Las posturas están más alejadas en la agenda social, en la que Macron propone que se fijen estándares mínimos (de cobertura sanitaria, seguro de desempleo o salario mínimo) para evitar un dumping laboral entre los propios países de la UE. Berlín supedita esa armonización a una convergencia económica que puede tardar años o décadas en lograrse, sobre todo, tras la ampliación de las divergencias provocada por la crisis del euro.

Los detalles de las propuestas deberán esperar al resultado de las elecciones generales en Alemania el 24 de septiembre, unos comicios que apuntan a un cuarto mandato de Merkel. Su partido (la CDU) incluso barrió el domingo a los socialistas de Martin Schulz en las elecciones de Renania del Norte-Westfalia, una región considerada como un granero de votos del SPD.

Pero a la espera de su reelección, Merkel ya concede al presidente francés un período de confianza, que Macron intentará aprovechar para consolidar su poder en las elecciones legislativas de junio.

Durante la campaña, el líder de La República en marcha podrá ofrecer a sus potenciales votantes la promesa de un entendimiento con Alemania que, en teoría, debería permitir a Europa pasar de manera definitiva la interminable página de la crisis económica.

Macron se juega en junio gran parte del éxito de su quinquenio, porque necesita construir en poco más de un mes una nueva mayoría parlamentaria que le permita librarse de una cohabitación con los partidos tradicionales de derecha (Les Republicains) o izquierda (PS).

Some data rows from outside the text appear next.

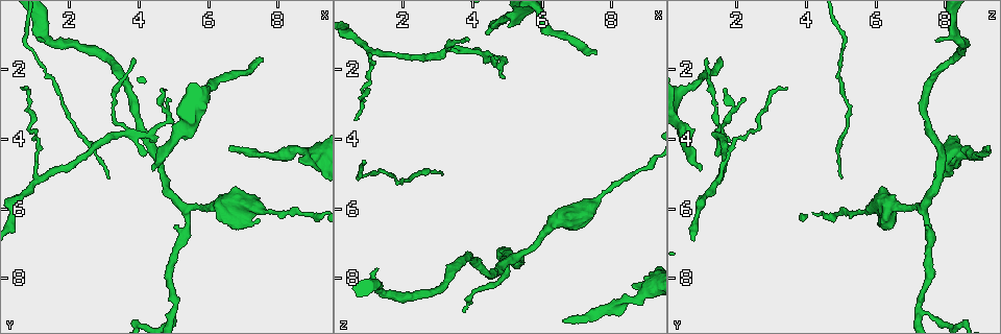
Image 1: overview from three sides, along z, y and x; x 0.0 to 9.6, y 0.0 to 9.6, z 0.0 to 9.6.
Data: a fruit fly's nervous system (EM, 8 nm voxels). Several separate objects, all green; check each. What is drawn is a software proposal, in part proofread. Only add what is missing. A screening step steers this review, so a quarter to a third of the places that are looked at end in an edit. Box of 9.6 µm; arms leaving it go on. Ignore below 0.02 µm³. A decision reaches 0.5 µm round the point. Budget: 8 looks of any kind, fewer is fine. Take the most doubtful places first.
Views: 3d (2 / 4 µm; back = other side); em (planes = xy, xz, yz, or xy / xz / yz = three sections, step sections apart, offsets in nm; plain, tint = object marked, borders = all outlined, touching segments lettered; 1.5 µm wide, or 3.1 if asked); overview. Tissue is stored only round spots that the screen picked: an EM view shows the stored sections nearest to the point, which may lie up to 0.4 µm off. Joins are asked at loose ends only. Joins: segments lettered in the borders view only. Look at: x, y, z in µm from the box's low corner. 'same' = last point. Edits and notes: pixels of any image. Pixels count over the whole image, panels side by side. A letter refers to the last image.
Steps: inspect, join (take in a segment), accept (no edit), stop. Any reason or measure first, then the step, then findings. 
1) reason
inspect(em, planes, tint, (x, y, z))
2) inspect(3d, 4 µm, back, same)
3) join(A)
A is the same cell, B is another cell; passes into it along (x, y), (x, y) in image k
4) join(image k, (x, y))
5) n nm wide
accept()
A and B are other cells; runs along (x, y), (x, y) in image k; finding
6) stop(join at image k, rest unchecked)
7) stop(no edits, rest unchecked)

free end
inspect(em, planes, borders, (4.40, 4.90, 1.00))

Los conservadores alemanes ya dieron todo su apoyo a Macron durante las presidenciales una vez que su candidato natural, François Fillon, se hundió en los sondeos por el escándalo de los empleos ficticios de su esposa a cargo del Estado. Y ahora, Alemania necesita un gobierno fuerte con el que Macron pueda cumplir su parte.

Alemania y Francia parecen dispuestas, o condenadas, a entenderse, para sacar a la zona euro de la tierra de nadie en la que se ha quedado tras la crisis financiera. Los 19 países que comparten moneda han reforzado los mecanismos de emergencia y protección, pero todos ellos son limitados (como el fondo de rescate) o incompletos (como la unión bancaria). "Se trata de una situación extremadamente peligrosa", advertía el año pasado un informe del Instituto Jacques Delors. "Si otra crisis golpea de nuevo a la zona euro, el margen de maniobra seguirá siendo muy escaso", añadía el estudio.